But damn.
My hands were trembling. My knees too. I couldn’t even get up.
They would know it was me. There was no way they wouldn’t. One alert to Kash and he would know immediately.
I looked around. I had to get out of here. Where, I had no clue, but I had to go. Now.
Pushing to my feet, I grabbed some clothes from the closet and stuffed them in a bag. I had shoes and sneakers already on. Purse. My wallet. I had a few essentials with me. The phone, I took it out and gazed at it mournfully. I’d miss the guy, but that was the easiest way to track me.
How to get out without them realizing?
Cyclone said there was an event going on. I’d just go and hitch a ride in someone’s trunk. Once I was gone, I’d figure it out from there. On the bright side, I could see my mom again.
I couldn’t believe I was doing this, but after the security breach I just performed, they couldn’t keep me here. They wouldn’t. I’d punched a hole the size of a fist in their system. They shouldn’t have found it right away, but it was there.
Looking at the clock, seeing it was almost six by now—the time had gone by that fast? Wow. But when I was in the zone, I could lose entire days.
Didn’t matter.
It was time to go.
Six steps. That’s how far I got. I glanced back to make sure the door closed, but I didn’t complete that last step before I hit a hard chest and two hands grabbed my shoulders. The whole Uh-oh voice went off in my head, and I looked up.
Blistering and furious eyes glared down at me. Yep. I should have listened to that voice earlier.
Kash clipped out, “Inside. Now.”
I was going to jail.
SIXTEEN
“She hacked into all of our hard drives! “All of them!”
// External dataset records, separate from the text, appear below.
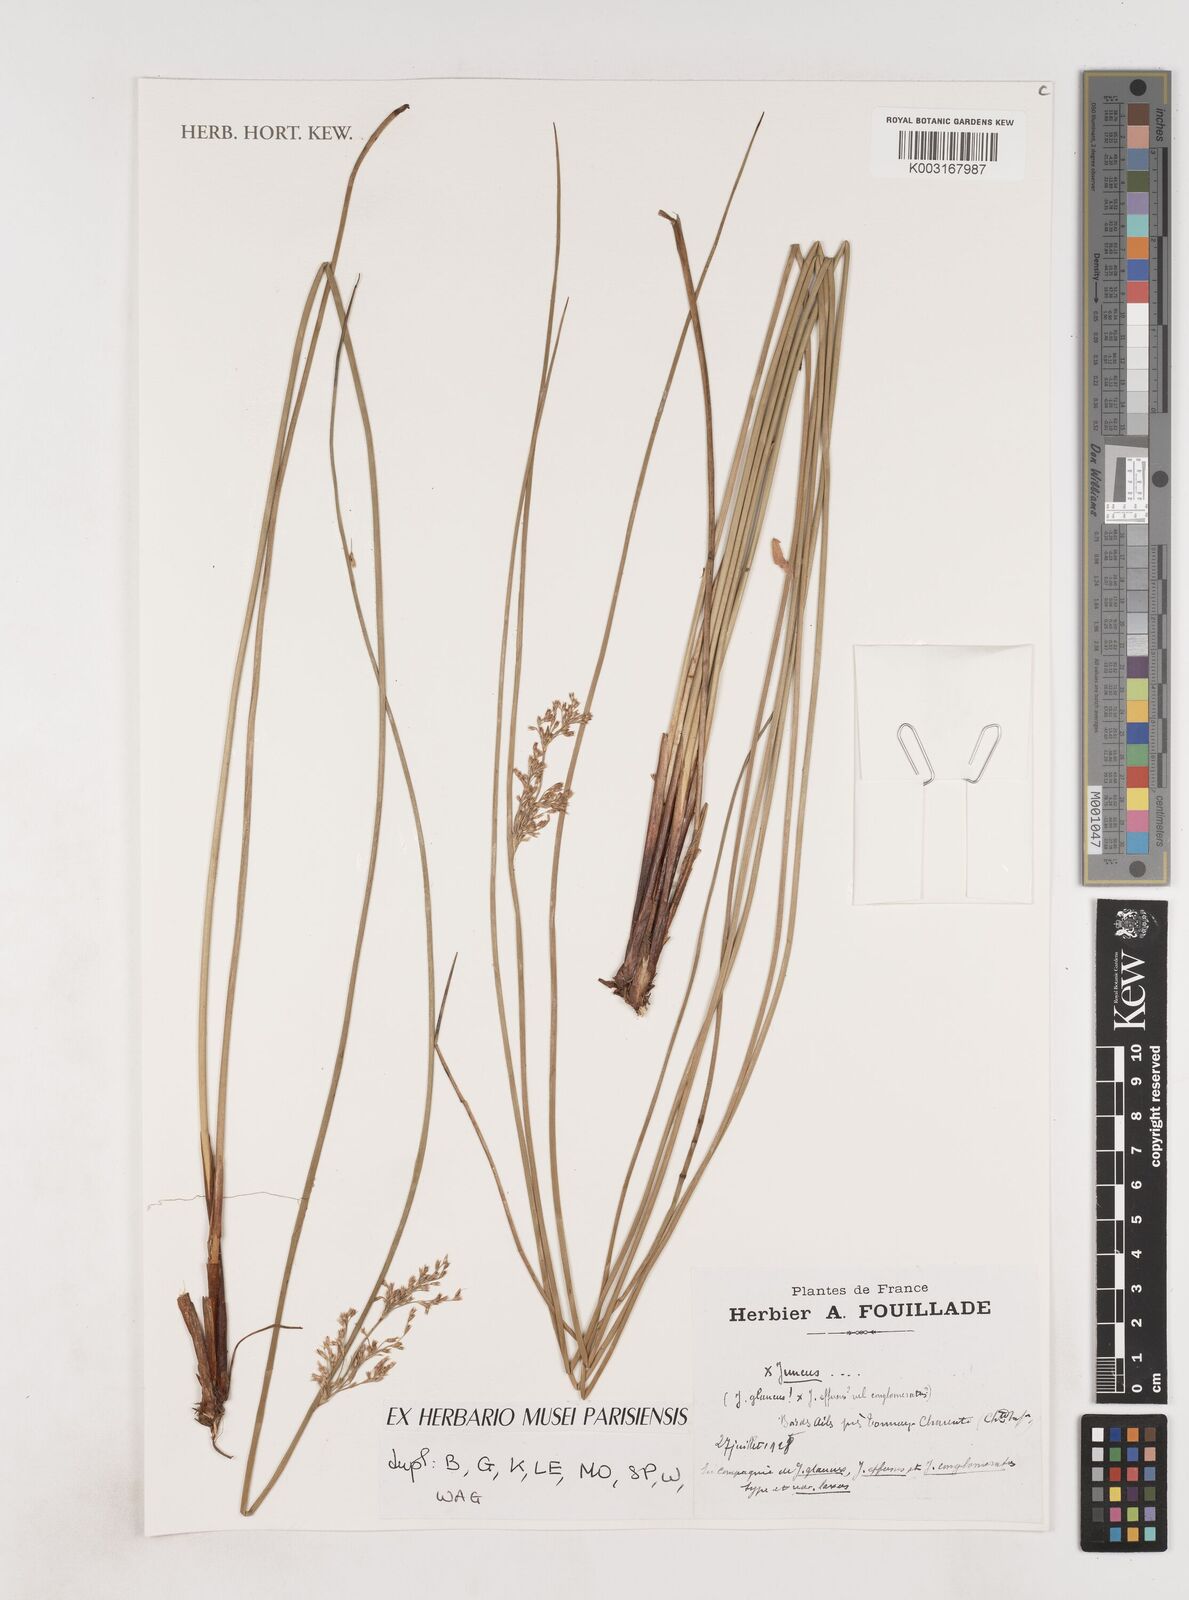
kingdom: Plantae
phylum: Tracheophyta
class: Liliopsida
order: Poales
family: Juncaceae
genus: Juncus
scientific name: Juncus effusus
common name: Soft rush
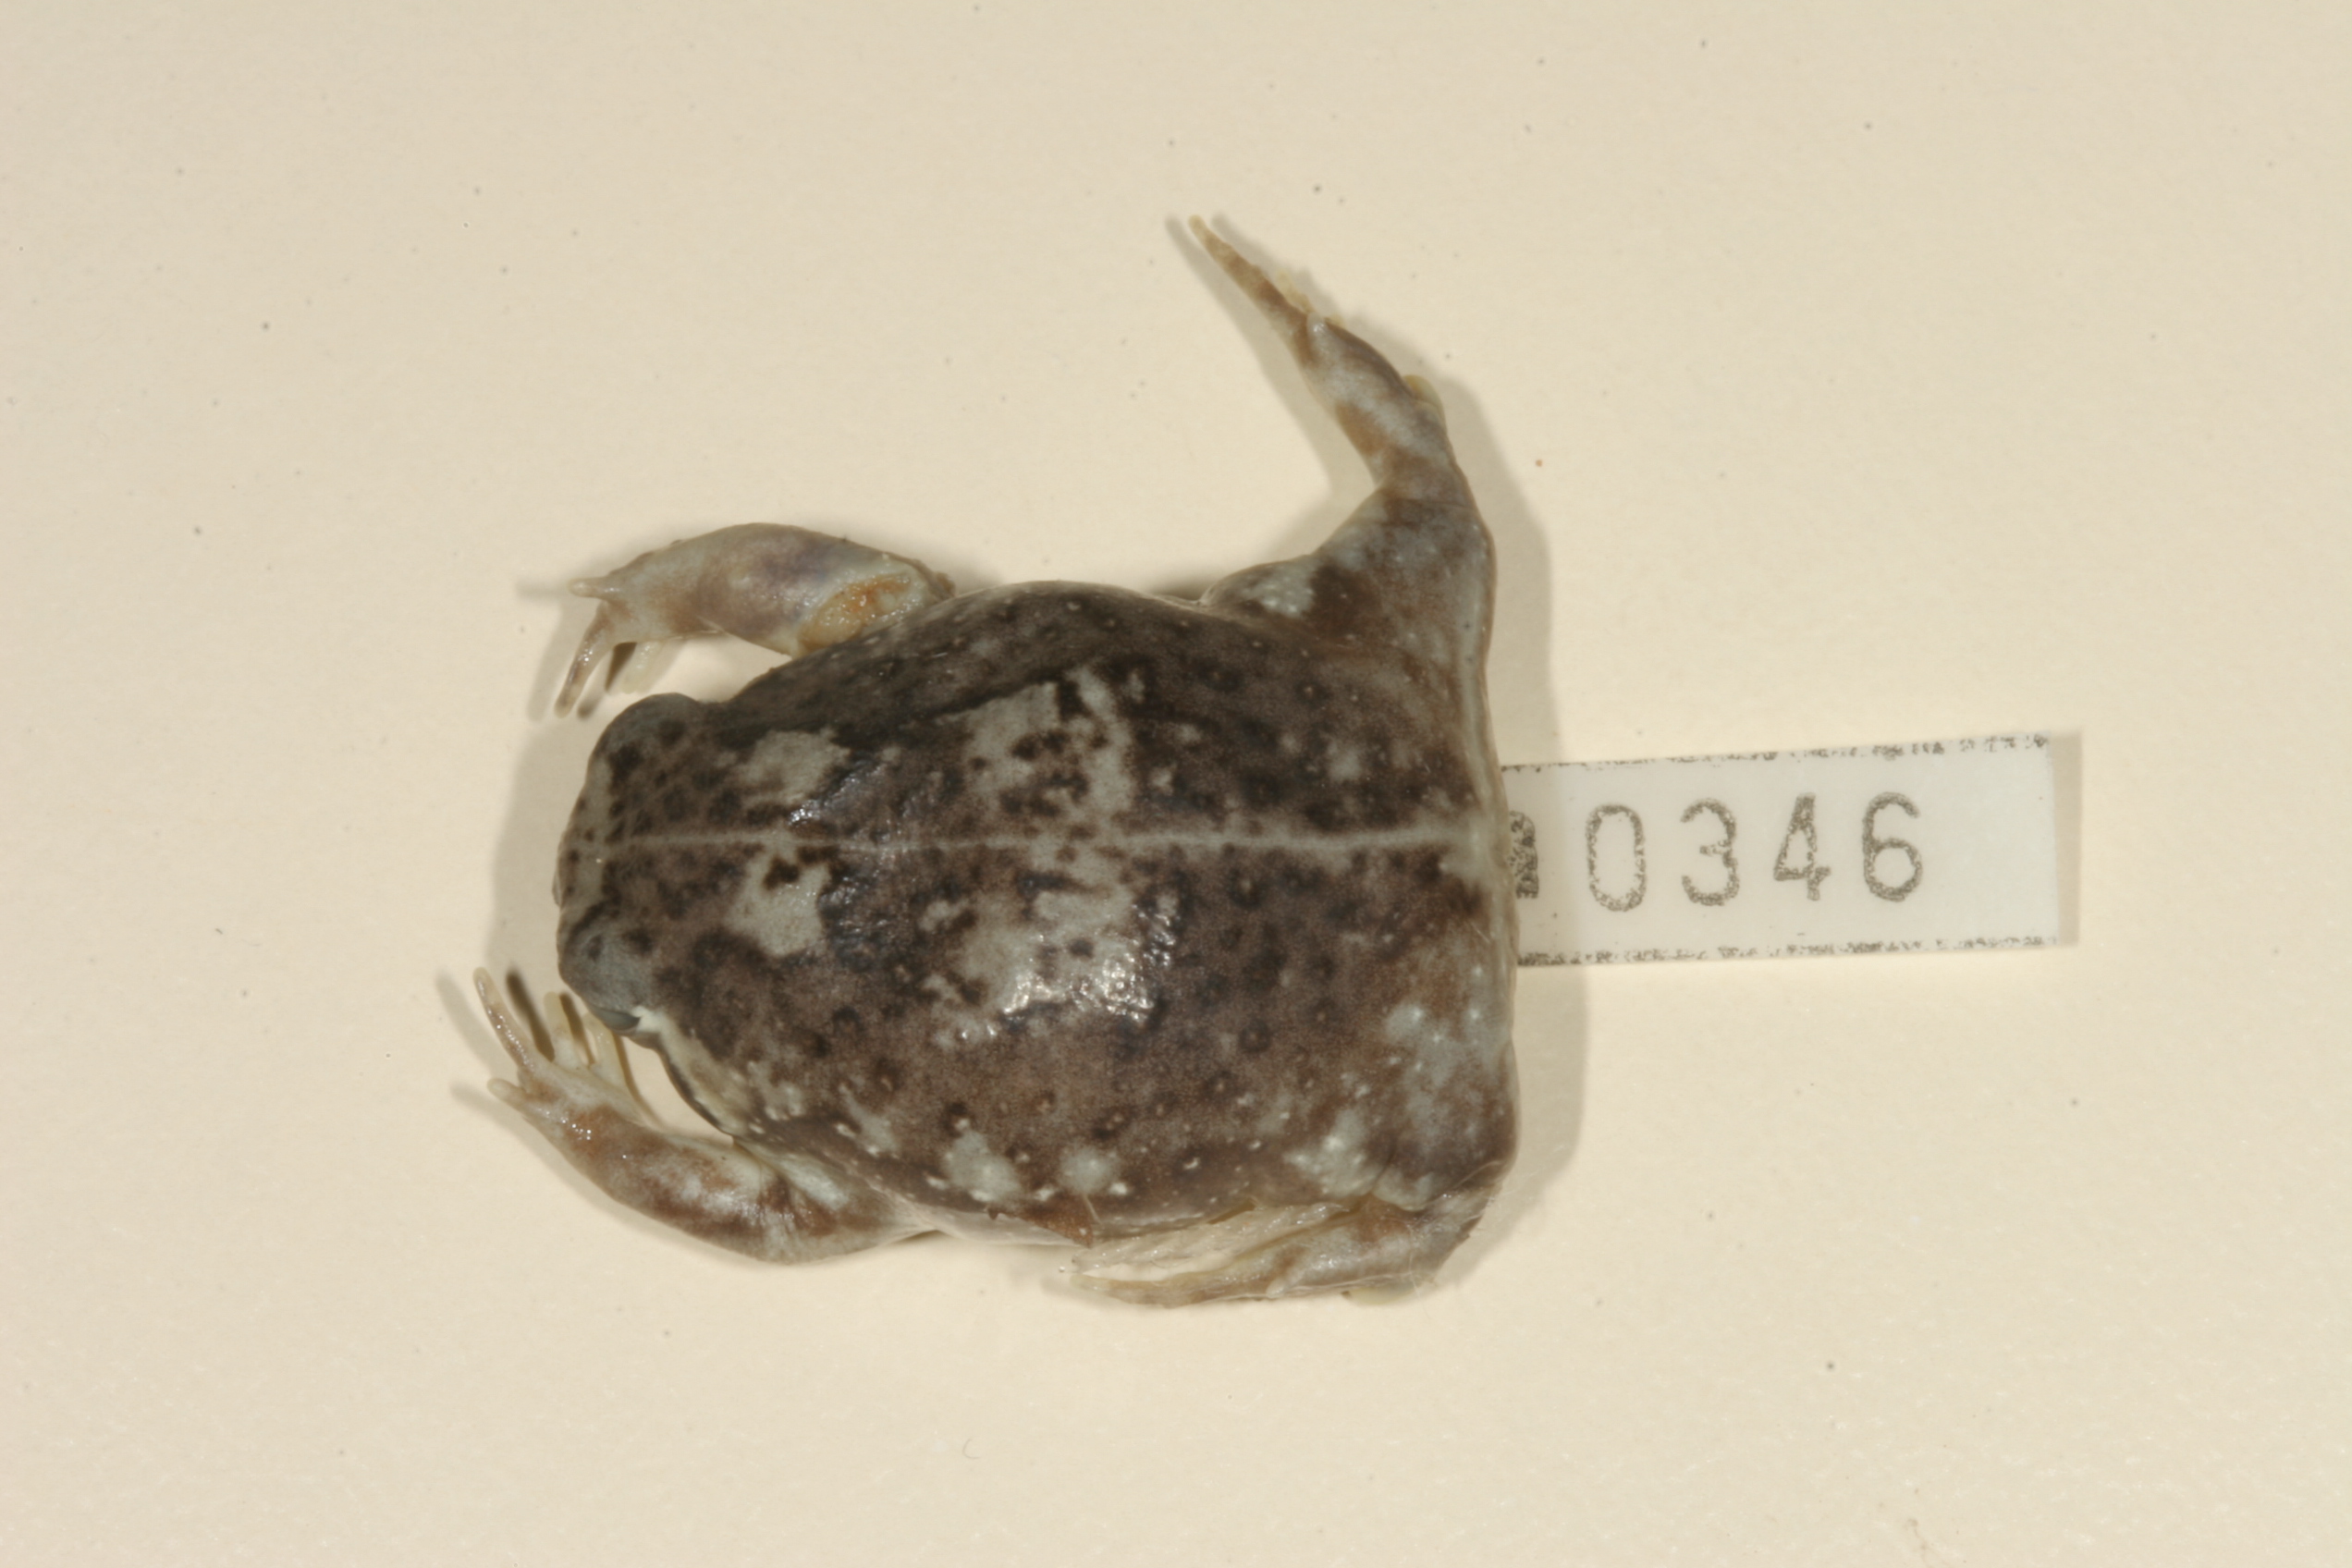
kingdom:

I was sitting outside an office in a separate section of the estate, and I could hear Quinn Francis screaming from inside. After meeting her in the hallway, I wouldn’t have imagined this side of her.
But there it was.
Kash was saying something.
“I don’t care!”
I winced. To give her credit, I thought most of this was the mama bear coming out. She was upset when she talked about her files. Her voice rose another decibel when it came to Seraphina. I heard Matt’s name mentioned and it went up again, but when she got Cyclone’s … Full. On. Screaming. I couldn’t tell if it was because he was the baby or because he was her favorite. My guess is that it was a mix of both.
“… get it all back.”
“You’re damn straight you’ll get them all back,” she snapped. My chair wasn’t even right next to the door. There was about five yards separating me from the door, and when someone walked inside and I glimpsed her, I saw that she was completely on the other side of the room. Her heated level was impressive. She had to be close to boiling.
Kash was talking again. I couldn’t make out the words. He was being more discreet, but I could hear his own frustration. Judging by how he’d handled me when he caught me, he was as pissed as she was. He was just keeping it together. After sitting here, I knew another reaming was coming, once he got me alone. That was, if he got me alone again; if they reported me or kicked me out, I was sure Kash Colello would find time to kick my ass. I had a gut feeling that if anyone did any of his charges wrong, he annihilated them.
I let out a sigh, resting my head back against the wall.
There were two security guards standing at the ready, one at each end of the hall. It was because of them that I wasn’t paying attention until I heard, “A friend of Kash’s, huh?”
Aw, not good.
Matthew Francis was coming my way, his hands in his pockets and his eyes fixed right on me. He was dressed in trendy skinny jeans, a black long-sleeve hooded shirt, and a baseball cap pulled low over his forehead.
I didn’t know what lie to go with, so I kept silent, watching him warily.
Instead of sitting, he grabbed the chair next to me and turned it around so he was facing me. He sat down, straddling it, and folded his arms over the back, his head leaning forward to scrutinize me better.
I looked down.
He was studying me way too intensely.
“Bullshit,” he breathed out.
“What?” I looked back up.
His nostrils flared. “I say bullshit. If Kash walks out of that room—”
“I don’t care whose daughter she is, I want her gone!”
“You don’t have the authority to make that demand.”
It wasn’t Quinn’s scream that startled us, though the scream took precedence. It was Kash’s calm retort that had both my brother and me rearing back in surprise.